Segment Start: Available data
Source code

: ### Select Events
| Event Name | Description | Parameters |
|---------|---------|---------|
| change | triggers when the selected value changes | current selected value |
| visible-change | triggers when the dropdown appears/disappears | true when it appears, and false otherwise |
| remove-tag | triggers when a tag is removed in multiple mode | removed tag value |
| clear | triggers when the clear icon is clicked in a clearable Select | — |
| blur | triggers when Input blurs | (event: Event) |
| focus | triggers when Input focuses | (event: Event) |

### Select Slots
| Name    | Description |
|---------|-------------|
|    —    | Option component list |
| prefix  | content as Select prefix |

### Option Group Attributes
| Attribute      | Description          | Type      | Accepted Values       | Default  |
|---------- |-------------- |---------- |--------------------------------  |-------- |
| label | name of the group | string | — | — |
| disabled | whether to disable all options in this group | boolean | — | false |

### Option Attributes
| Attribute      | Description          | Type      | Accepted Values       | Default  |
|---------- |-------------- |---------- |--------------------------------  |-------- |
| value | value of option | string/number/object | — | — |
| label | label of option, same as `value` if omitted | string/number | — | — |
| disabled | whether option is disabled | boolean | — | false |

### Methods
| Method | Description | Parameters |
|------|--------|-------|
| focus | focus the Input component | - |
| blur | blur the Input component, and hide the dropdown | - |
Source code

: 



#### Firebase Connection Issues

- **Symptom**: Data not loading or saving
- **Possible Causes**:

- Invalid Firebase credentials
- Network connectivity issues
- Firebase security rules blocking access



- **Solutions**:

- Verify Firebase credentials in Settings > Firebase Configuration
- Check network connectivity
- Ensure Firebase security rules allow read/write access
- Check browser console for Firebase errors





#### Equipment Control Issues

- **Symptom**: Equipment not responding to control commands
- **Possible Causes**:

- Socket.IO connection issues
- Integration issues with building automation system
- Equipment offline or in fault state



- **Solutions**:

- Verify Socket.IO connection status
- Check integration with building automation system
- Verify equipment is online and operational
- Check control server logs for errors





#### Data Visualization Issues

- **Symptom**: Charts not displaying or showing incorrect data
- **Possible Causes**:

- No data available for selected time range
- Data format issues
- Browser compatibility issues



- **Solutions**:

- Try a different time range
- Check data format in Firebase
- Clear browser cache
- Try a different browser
Segment End: Available data
How to complete this task: Rewrite the listing above with every instance of "dropdown" changed to "popup menu", keeping everything else the same.

Solution for this exercise:
Source code

: ### Select Events
| Event Name | Description | Parameters |
|---------|---------|---------|
| change | triggers when the selected value changes | current selected value |
| visible-change | triggers when the popup menu appears/disappears | true when it appears, and false otherwise |
| remove-tag | triggers when a tag is removed in multiple mode | removed tag value |
| clear | triggers when the clear icon is clicked in a clearable Select | — |
| blur | triggers when Input blurs | (event: Event) |
| focus | triggers when Input focuses | (event: Event) |

### Select Slots
| Name    | Description |
|---------|-------------|
|    —    | Option component list |
| prefix  | content as Select prefix |

### Option Group Attributes
| Attribute      | Description          | Type      | Accepted Values       | Default  |
|---------- |-------------- |---------- |--------------------------------  |-------- |
| label | name of the group | string | — | — |
| disabled | whether to disable all options in this group | boolean | — | false |

### Option Attributes
| Attribute      | Description          | Type      | Accepted Values       | Default  |
|---------- |-------------- |---------- |--------------------------------  |-------- |
| value | value of option | string/number/object | — | — |
| label | label of option, same as `value` if omitted | string/number | — | — |
| disabled | whether option is disabled | boolean | — | false |

### Methods
| Method | Description | Parameters |
|------|--------|-------|
| focus | focus the Input component | - |
| blur | blur the Input component, and hide the popup menu | - |
Source code

: 



#### Firebase Connection Issues

- **Symptom**: Data not loading or saving
- **Possible Causes**:

- Invalid Firebase credentials
- Network connectivity issues
- Firebase security rules blocking access



- **Solutions**:

- Verify Firebase credentials in Settings > Firebase Configuration
- Check network connectivity
- Ensure Firebase security rules allow read/write access
- Check browser console for Firebase errors





#### Equipment Control Issues

- **Symptom**: Equipment not responding to control commands
- **Possible Causes**:

- Socket.IO connection issues
- Integration issues with building automation system
- Equipment offline or in fault state



- **Solutions**:

- Verify Socket.IO connection status
- Check integration with building automation system
- Verify equipment is online and operational
- Check control server logs for errors





#### Data Visualization Issues

- **Symptom**: Charts not displaying or showing incorrect data
- **Possible Causes**:

- No data available for selected time range
- Data format issues
- Browser compatibility issues



- **Solutions**:

- Try a different time range
- Check data format in Firebase
- Clear browser cache
- Try a different browser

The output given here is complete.